* **Problem description**: Count the lines in the entries that contain the string "sáng", with case counting. Give only the number.

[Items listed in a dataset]
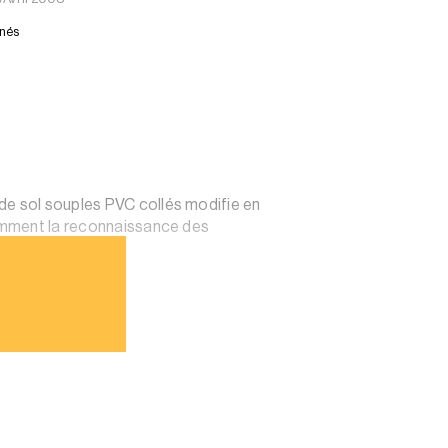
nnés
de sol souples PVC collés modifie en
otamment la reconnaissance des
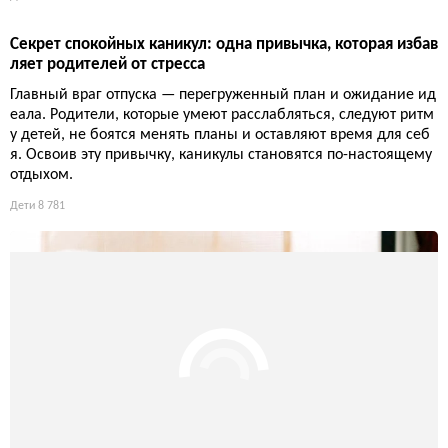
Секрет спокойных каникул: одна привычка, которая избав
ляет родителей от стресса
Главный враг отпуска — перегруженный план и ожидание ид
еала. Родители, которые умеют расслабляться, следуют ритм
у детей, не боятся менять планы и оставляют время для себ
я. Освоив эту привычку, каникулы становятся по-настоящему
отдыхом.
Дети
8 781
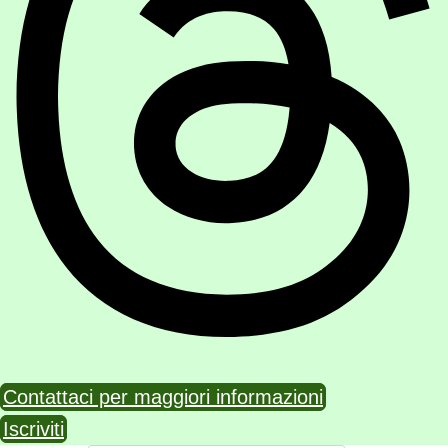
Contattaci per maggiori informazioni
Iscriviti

...

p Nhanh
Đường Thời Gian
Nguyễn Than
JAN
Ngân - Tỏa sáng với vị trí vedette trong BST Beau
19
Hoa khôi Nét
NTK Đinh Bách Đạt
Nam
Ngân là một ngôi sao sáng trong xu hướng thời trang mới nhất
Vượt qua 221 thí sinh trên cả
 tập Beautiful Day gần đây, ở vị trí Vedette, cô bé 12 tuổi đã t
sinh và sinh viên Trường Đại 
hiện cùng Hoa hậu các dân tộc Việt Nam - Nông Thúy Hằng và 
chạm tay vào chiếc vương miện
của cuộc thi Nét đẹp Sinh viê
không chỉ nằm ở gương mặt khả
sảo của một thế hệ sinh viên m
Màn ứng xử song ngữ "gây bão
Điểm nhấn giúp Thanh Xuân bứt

* **The completed task**: 2